» **Exercise directions**
Transcribe each entry exactly, without pictures.

» **Collected data entries**
# # # # # # #

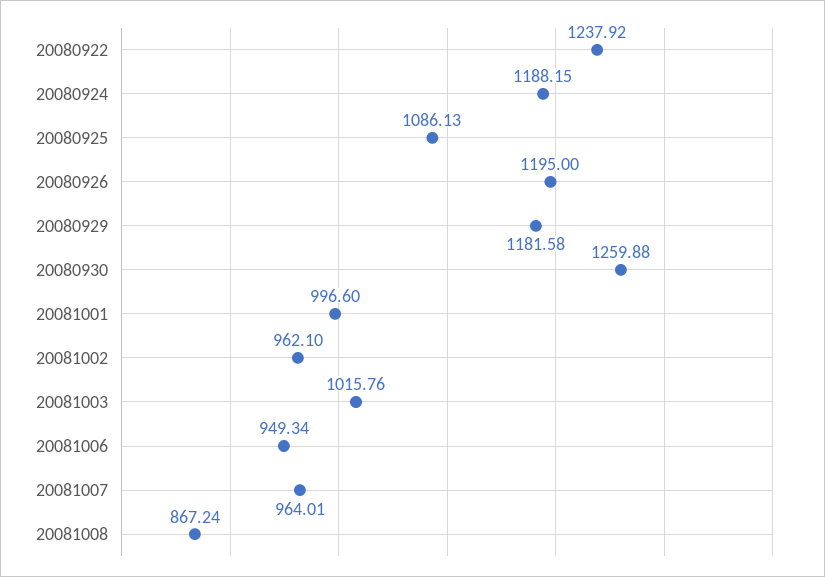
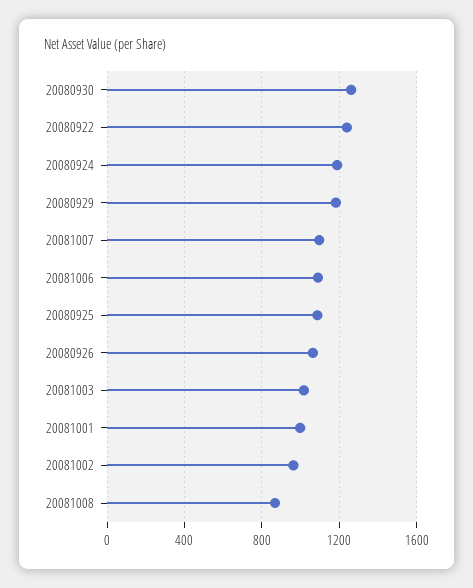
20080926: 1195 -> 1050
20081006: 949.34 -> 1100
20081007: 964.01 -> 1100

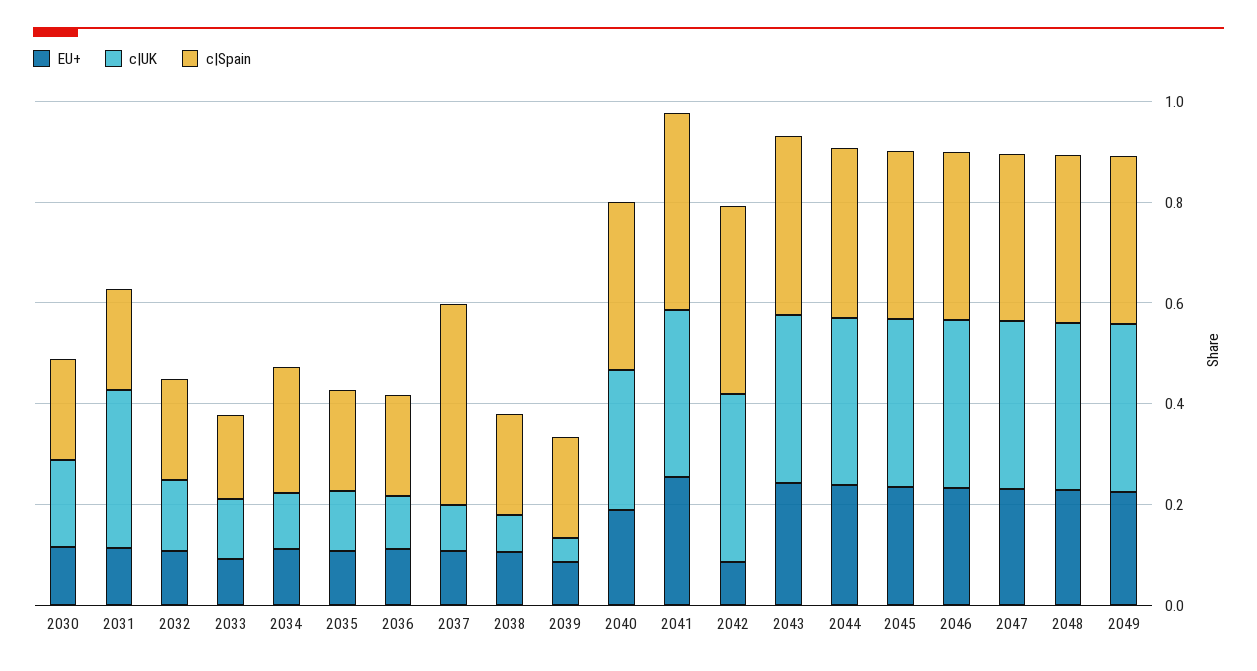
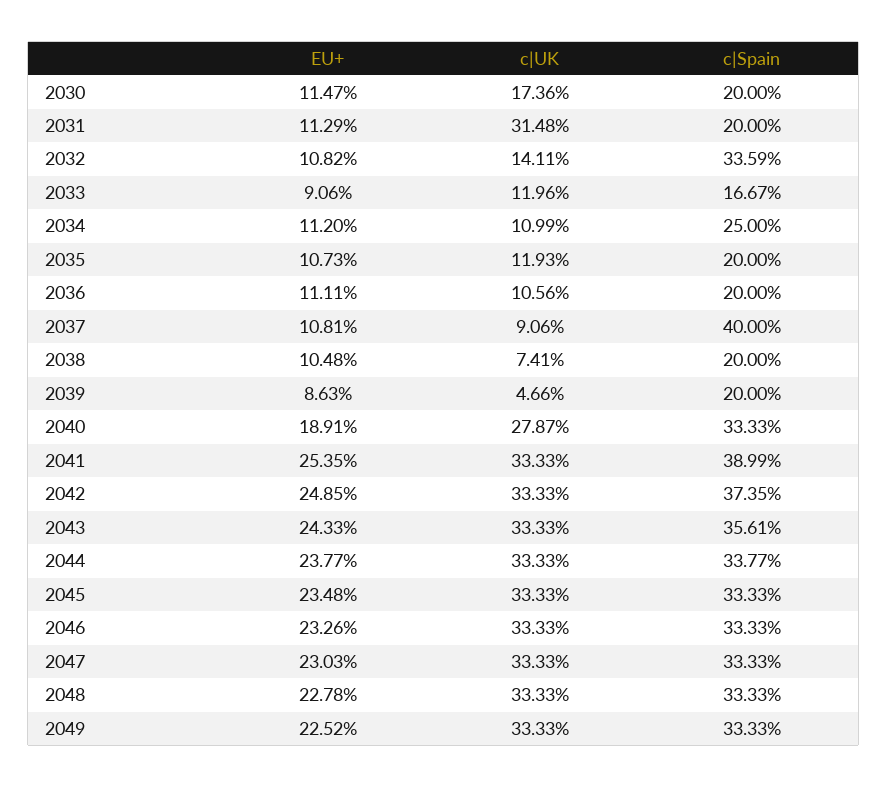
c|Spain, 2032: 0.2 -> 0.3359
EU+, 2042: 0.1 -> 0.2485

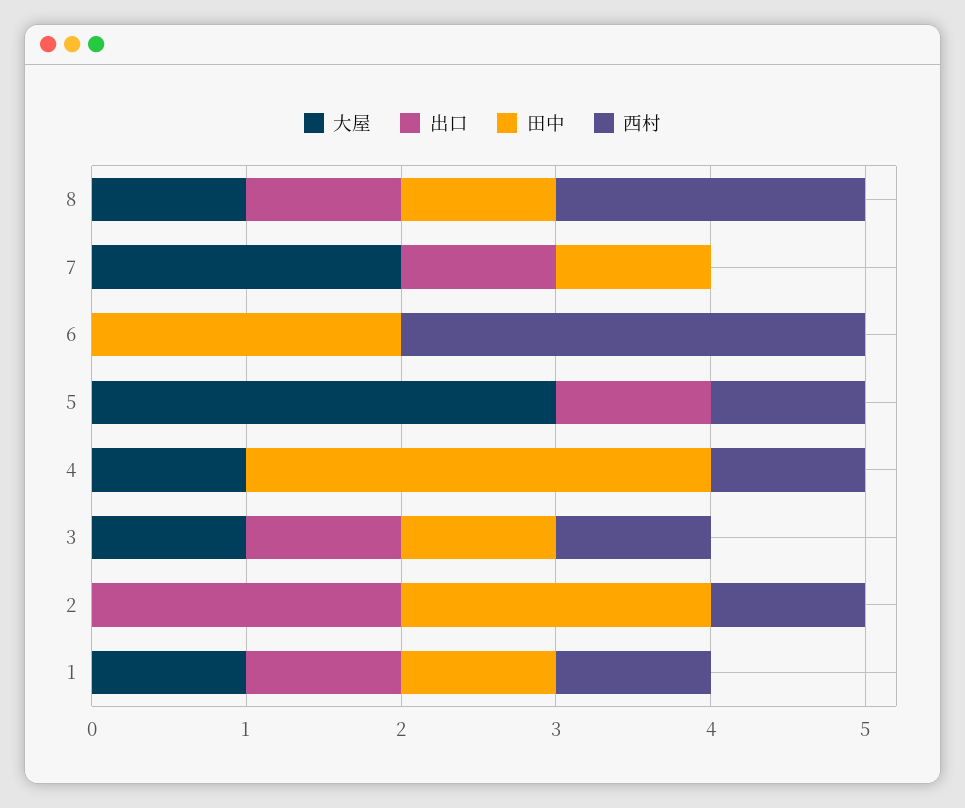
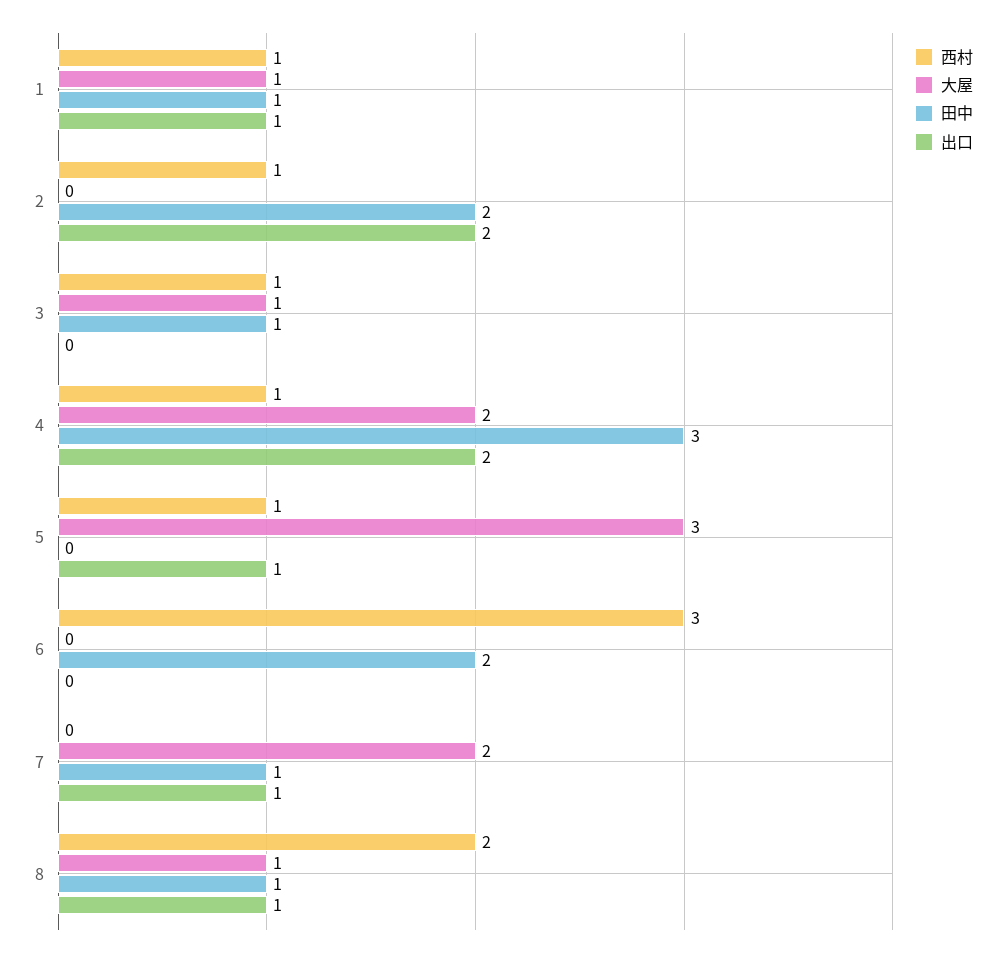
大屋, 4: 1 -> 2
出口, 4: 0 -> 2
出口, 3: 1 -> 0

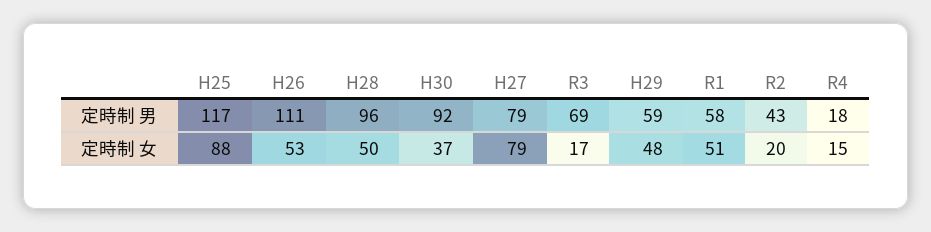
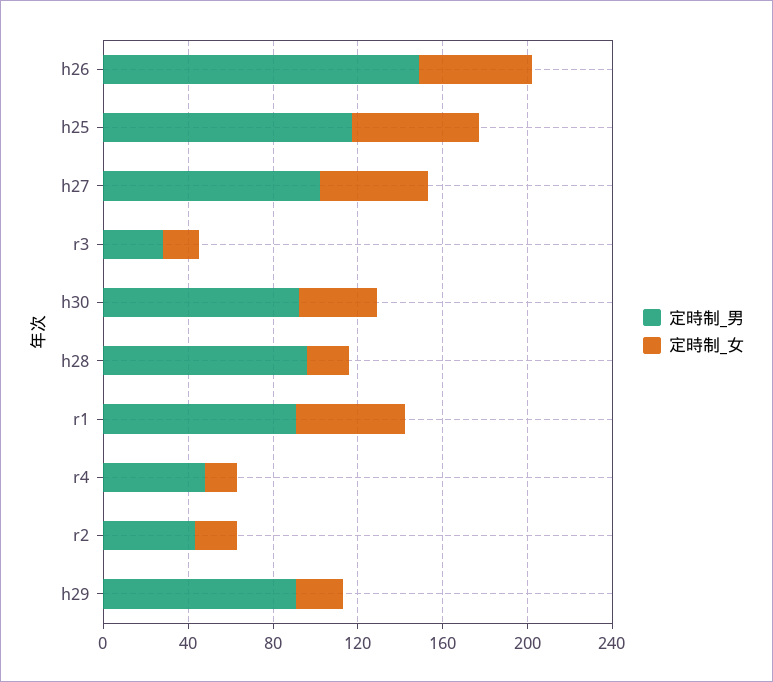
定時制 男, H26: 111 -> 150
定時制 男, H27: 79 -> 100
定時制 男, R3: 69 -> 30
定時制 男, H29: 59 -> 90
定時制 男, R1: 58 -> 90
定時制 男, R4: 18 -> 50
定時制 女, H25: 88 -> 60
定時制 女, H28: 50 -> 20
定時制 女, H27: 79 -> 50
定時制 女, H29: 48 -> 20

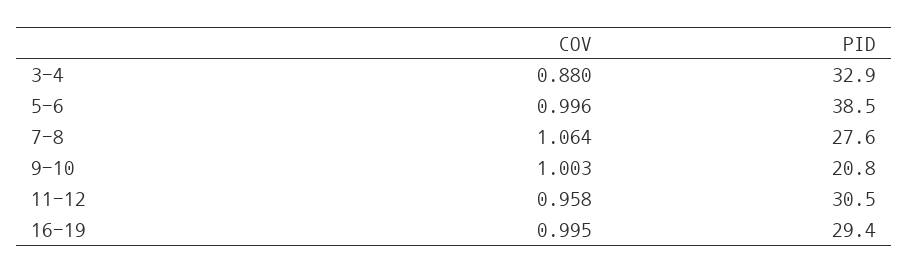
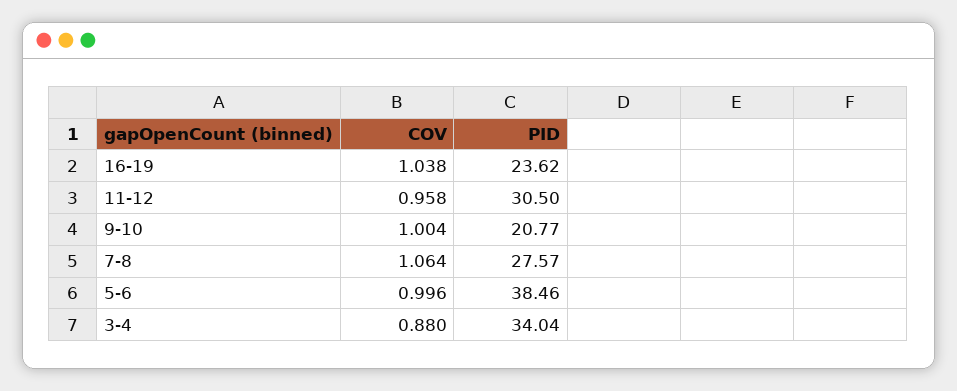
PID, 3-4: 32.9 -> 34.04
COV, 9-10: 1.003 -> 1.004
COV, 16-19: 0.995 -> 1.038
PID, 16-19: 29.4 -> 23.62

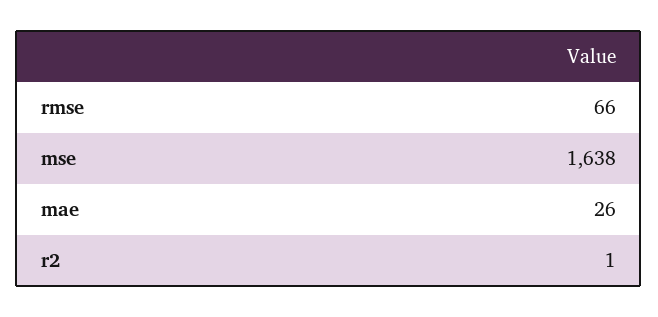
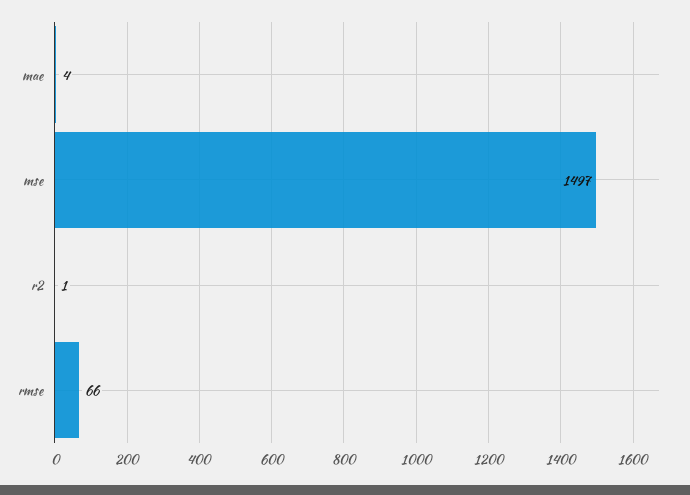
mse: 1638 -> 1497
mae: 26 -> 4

# # # # # # #

» **Written response**
20080926: 1195 -> 1050
20081006: 949.34 -> 1100
20081007: 964.01 -> 1100

c|Spain, 2032: 0.2 -> 0.3359
EU+, 2042: 0.1 -> 0.2485

大屋, 4: 1 -> 2
出口, 4: 0 -> 2
出口, 3: 1 -> 0

定時制 男, H26: 111 -> 150
定時制 男, H27: 79 -> 100
定時制 男, R3: 69 -> 30
定時制 男, H29: 59 -> 90
定時制 男, R1: 58 -> 90
定時制 男, R4: 18 -> 50
定時制 女, H25: 88 -> 60
定時制 女, H28: 50 -> 20
定時制 女, H27: 79 -> 50
定時制 女, H29: 48 -> 20

PID, 3-4: 32.9 -> 34.04
COV, 9-10: 1.003 -> 1.004
COV, 16-19: 0.995 -> 1.038
PID, 16-19: 29.4 -> 23.62

mse: 1638 -> 1497
mae: 26 -> 4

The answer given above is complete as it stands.